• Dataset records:
## BEGIN

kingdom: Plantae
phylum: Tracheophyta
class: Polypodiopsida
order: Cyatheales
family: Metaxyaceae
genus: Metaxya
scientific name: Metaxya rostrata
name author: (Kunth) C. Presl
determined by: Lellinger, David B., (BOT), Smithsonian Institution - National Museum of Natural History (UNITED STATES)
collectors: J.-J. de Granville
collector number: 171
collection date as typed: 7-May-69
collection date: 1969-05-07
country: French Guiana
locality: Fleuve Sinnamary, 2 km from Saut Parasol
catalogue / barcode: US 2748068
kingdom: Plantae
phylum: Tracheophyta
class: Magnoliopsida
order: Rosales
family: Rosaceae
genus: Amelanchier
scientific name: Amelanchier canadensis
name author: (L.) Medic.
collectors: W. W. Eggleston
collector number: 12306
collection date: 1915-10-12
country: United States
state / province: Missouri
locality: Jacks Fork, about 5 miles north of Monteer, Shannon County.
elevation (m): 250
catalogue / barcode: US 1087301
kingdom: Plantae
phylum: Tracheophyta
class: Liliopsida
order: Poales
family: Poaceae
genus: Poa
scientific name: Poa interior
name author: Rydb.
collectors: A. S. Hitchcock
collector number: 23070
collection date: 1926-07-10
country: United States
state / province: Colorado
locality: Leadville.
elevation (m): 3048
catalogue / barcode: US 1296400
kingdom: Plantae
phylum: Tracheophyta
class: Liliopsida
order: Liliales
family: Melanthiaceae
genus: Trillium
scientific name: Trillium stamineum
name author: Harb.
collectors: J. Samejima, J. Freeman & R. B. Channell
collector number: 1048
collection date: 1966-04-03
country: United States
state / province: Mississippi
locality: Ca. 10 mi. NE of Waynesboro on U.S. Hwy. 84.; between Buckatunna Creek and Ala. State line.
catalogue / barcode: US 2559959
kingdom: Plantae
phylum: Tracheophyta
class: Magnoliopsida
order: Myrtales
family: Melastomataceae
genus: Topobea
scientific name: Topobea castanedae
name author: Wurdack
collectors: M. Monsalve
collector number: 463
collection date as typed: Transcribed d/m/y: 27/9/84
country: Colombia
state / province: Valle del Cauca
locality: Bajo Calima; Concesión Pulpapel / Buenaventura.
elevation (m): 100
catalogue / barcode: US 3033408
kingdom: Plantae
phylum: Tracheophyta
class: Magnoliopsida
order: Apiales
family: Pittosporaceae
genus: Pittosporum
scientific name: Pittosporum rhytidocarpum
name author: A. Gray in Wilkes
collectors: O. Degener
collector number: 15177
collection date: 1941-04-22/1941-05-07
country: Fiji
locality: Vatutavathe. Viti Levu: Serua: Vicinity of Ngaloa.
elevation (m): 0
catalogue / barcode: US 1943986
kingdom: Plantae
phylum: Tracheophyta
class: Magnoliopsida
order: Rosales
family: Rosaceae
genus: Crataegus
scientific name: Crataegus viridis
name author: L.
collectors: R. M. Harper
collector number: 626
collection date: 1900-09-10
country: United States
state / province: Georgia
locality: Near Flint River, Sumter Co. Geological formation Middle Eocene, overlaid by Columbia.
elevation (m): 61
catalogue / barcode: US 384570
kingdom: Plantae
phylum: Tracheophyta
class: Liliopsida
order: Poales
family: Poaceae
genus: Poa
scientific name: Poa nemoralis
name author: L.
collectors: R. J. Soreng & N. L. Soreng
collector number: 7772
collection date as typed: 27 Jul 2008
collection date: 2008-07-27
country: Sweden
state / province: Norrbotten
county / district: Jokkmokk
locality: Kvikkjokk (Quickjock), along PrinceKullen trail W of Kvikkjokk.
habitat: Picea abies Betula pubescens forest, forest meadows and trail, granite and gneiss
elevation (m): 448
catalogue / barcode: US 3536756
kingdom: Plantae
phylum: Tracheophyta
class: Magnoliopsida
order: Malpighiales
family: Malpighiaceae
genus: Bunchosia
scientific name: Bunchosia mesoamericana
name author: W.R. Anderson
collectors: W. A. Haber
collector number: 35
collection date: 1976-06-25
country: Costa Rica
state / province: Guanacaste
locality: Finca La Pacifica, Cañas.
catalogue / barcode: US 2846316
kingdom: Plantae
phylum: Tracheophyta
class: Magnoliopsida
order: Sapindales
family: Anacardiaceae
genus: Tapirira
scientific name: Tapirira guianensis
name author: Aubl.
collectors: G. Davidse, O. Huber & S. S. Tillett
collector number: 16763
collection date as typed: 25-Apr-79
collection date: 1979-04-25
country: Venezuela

## END

• Required task:
Rewrite the lines of the records above as a JSON list of strings, one string per line, with blank lines omitted.

• Worked answer:
[
  "kingdom: Plantae",
  "phylum: Tracheophyta",
  "class: Polypodiopsida",
  "order: Cyatheales",
  "family: Metaxyaceae",
  "genus: Metaxya",
  "scientific name: Metaxya rostrata",
  "name author: (Kunth) C. Presl",
  "determined by: Lellinger, David B., (BOT), Smithsonian Institution - National Museum of Natural History (UNITED STATES)",
  "collectors: J.-J. de Granville",
  "collector number: 171",
  "collection date as typed: 7-May-69",
  "collection date: 1969-05-07",
  "country: French Guiana",
  "locality: Fleuve Sinnamary, 2 km from Saut Parasol",
  "catalogue / barcode: US 2748068",
  "kingdom: Plantae",
  "phylum: Tracheophyta",
  "class: Magnoliopsida",
  "order: Rosales",
  "family: Rosaceae",
  "genus: Amelanchier",
  "scientific name: Amelanchier canadensis",
  "name author: (L.) Medic.",
  "collectors: W. W. Eggleston",
  "collector number: 12306",
  "collection date: 1915-10-12",
  "country: United States",
  "state / province: Missouri",
  "locality: Jacks Fork, about 5 miles north of Monteer, Shannon County.",
  "elevation (m): 250",
  "catalogue / barcode: US 1087301",
  "kingdom: Plantae",
  "phylum: Tracheophyta",
  "class: Liliopsida",
  "order: Poales",
  "family: Poaceae",
  "genus: Poa",
  "scientific name: Poa interior",
  "name author: Rydb.",
  "collectors: A. S. Hitchcock",
  "collector number: 23070",
  "collection date: 1926-07-10",
  "country: United States",
  "state / province: Colorado",
  "locality: Leadville.",
  "elevation (m): 3048",
  "catalogue / barcode: US 1296400",
  "kingdom: Plantae",
  "phylum: Tracheophyta",
  "class: Liliopsida",
  "order: Liliales",
  "family: Melanthiaceae",
  "genus: Trillium",
  "scientific name: Trillium stamineum",
  "name author: Harb.",
  "collectors: J. Samejima, J. Freeman & R. B. Channell",
  "collector number: 1048",
  "collection date: 1966-04-03",
  "country: United States",
  "state / province: Mississippi",
  "locality: Ca. 10 mi. NE of Waynesboro on U.S. Hwy. 84.; between Buckatunna Creek and Ala. State line.",
  "catalogue / barcode: US 2559959",
  "kingdom: Plantae",
  "phylum: Tracheophyta",
  "class: Magnoliopsida",
  "order: Myrtales",
  "family: Melastomataceae",
  "genus: Topobea",
  "scientific name: Topobea castanedae",
  "name author: Wurdack",
  "collectors: M. Monsalve",
  "collector number: 463",
  "collection date as typed: Transcribed d/m/y: 27/9/84",
  "country: Colombia",
  "state / province: Valle del Cauca",
  "locality: Bajo Calima; Concesión Pulpapel / Buenaventura.",
  "elevation (m): 100",
  "catalogue / barcode: US 3033408",
  "kingdom: Plantae",
  "phylum: Tracheophyta",
  "class: Magnoliopsida",
  "order: Apiales",
  "family: Pittosporaceae",
  "genus: Pittosporum",
  "scientific name: Pittosporum rhytidocarpum",
  "name author: A. Gray in Wilkes",
  "collectors: O. Degener",
  "collector number: 15177",
  "collection date: 1941-04-22/1941-05-07",
  "country: Fiji",
  "locality: Vatutavathe. Viti Levu: Serua: Vicinity of Ngaloa.",
  "elevation (m): 0",
  "catalogue / barcode: US 1943986",
  "kingdom: Plantae",
  "phylum: Tracheophyta",
  "class: Magnoliopsida",
  "order: Rosales",
  "family: Rosaceae",
  "genus: Crataegus",
  "scientific name: Crataegus viridis",
  "name author: L.",
  "collectors: R. M. Harper",
  "collector number: 626",
  "collection date: 1900-09-10",
  "country: United States",
  "state / province: Georgia",
  "locality: Near Flint River, Sumter Co. Geological formation Middle Eocene, overlaid by Columbia.",
  "elevation (m): 61",
  "catalogue / barcode: US 384570",
  "kingdom: Plantae",
  "phylum: Tracheophyta",
  "class: Liliopsida",
  "order: Poales",
  "family: Poaceae",
  "genus: Poa",
  "scientific name: Poa nemoralis",
  "name author: L.",
  "collectors: R. J. Soreng & N. L. Soreng",
  "collector number: 7772",
  "collection date as typed: 27 Jul 2008",
  "collection date: 2008-07-27",
  "country: Sweden",
  "state / province: Norrbotten",
  "county / district: Jokkmokk",
  "locality: Kvikkjokk (Quickjock), along PrinceKullen trail W of Kvikkjokk.",
  "habitat: Picea abies Betula pubescens forest, forest meadows and trail, granite and gneiss",
  "elevation (m): 448",
  "catalogue / barcode: US 3536756",
  "kingdom: Plantae",
  "phylum: Tracheophyta",
  "class: Magnoliopsida",
  "order: Malpighiales",
  "family: Malpighiaceae",
  "genus: Bunchosia",
  "scientific name: Bunchosia mesoamericana",
  "name author: W.R. Anderson",
  "collectors: W. A. Haber",
  "collector number: 35",
  "collection date: 1976-06-25",
  "country: Costa Rica",
  "state / province: Guanacaste",
  "locality: Finca La Pacifica, Cañas.",
  "catalogue / barcode: US 2846316",
  "kingdom: Plantae",
  "phylum: Tracheophyta",
  "class: Magnoliopsida",
  "order: Sapindales",
  "family: Anacardiaceae",
  "genus: Tapirira",
  "scientific name: Tapirira guianensis",
  "name author: Aubl.",
  "collectors: G. Davidse, O. Huber & S. S. Tillett",
  "collector number: 16763",
  "collection date as typed: 25-Apr-79",
  "collection date: 1979-04-25",
  "country: Venezuela"
]